YOUR TASK >>
Starting with the line containing "mediation with human" and going on through the line containing "monolithic, hybrid architecture", return the lines of the data below exactly, and only those.

DATASET EXCERPTS >>
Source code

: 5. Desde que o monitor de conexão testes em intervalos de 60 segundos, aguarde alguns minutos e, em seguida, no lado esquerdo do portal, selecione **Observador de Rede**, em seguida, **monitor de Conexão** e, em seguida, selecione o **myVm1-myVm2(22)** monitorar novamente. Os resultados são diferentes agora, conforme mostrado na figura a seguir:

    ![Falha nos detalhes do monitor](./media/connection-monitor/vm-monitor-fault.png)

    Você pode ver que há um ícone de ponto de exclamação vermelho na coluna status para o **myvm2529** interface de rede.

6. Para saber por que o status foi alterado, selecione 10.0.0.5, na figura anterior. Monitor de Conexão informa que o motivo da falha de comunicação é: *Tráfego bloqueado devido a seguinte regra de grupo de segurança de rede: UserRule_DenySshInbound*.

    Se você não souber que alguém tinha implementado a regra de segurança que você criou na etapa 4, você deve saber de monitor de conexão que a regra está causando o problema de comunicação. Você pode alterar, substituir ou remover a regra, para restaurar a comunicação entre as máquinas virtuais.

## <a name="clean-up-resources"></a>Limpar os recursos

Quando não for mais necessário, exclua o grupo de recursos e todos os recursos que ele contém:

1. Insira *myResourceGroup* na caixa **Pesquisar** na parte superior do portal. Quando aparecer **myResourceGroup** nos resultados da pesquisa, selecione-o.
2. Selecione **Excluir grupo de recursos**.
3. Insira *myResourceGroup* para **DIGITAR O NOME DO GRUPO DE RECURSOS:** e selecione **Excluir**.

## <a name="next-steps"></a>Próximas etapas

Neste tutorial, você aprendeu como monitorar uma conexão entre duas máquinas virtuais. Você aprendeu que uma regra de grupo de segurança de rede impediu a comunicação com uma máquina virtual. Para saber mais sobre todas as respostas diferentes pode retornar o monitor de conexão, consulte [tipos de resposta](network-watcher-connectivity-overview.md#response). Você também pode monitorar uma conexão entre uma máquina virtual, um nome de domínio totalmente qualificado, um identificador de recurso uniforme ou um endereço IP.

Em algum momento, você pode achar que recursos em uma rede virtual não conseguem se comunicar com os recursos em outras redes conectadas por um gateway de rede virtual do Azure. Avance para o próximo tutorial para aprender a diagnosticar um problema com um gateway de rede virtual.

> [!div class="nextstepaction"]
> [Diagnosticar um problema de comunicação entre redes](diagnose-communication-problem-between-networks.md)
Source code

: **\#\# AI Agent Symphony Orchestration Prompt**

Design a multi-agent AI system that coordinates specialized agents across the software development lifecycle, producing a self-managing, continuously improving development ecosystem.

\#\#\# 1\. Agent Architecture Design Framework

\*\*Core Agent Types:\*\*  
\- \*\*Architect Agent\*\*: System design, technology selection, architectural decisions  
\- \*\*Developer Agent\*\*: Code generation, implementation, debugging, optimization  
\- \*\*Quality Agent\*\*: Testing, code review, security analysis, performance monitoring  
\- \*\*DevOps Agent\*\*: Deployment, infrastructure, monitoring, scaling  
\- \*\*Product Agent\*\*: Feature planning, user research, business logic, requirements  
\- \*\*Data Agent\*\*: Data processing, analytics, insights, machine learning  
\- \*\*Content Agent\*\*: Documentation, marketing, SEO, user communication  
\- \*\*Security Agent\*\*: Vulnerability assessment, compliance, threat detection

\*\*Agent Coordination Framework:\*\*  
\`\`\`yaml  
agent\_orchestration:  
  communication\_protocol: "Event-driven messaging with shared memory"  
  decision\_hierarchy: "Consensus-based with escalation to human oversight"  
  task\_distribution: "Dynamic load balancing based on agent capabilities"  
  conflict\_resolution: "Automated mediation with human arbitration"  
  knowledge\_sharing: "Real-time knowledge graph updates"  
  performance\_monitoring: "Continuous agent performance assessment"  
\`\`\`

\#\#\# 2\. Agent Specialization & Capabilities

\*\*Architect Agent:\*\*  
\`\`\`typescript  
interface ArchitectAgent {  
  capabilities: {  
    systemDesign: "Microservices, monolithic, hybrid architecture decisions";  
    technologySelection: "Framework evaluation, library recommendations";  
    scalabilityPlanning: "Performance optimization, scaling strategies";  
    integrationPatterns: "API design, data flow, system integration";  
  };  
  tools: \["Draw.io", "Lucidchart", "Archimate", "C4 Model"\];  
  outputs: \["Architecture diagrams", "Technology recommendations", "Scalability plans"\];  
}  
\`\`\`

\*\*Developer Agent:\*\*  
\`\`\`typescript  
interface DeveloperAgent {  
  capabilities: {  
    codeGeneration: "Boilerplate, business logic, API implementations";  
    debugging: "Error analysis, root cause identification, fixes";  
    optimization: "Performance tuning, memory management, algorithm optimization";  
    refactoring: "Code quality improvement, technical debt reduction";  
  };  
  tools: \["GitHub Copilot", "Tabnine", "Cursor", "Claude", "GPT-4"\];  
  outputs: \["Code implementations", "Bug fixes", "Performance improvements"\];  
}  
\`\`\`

EXERCISE ANSWER >>
  conflict\_resolution: "Automated mediation with human arbitration"  
  knowledge\_sharing: "Real-time knowledge graph updates"  
  performance\_monitoring: "Continuous agent performance assessment"  
\`\`\`

\#\#\# 2\. Agent Specialization & Capabilities

\*\*Architect Agent:\*\*  
\`\`\`typescript  
interface ArchitectAgent {  
  capabilities: {  
    systemDesign: "Microservices, monolithic, hybrid architecture decisions";  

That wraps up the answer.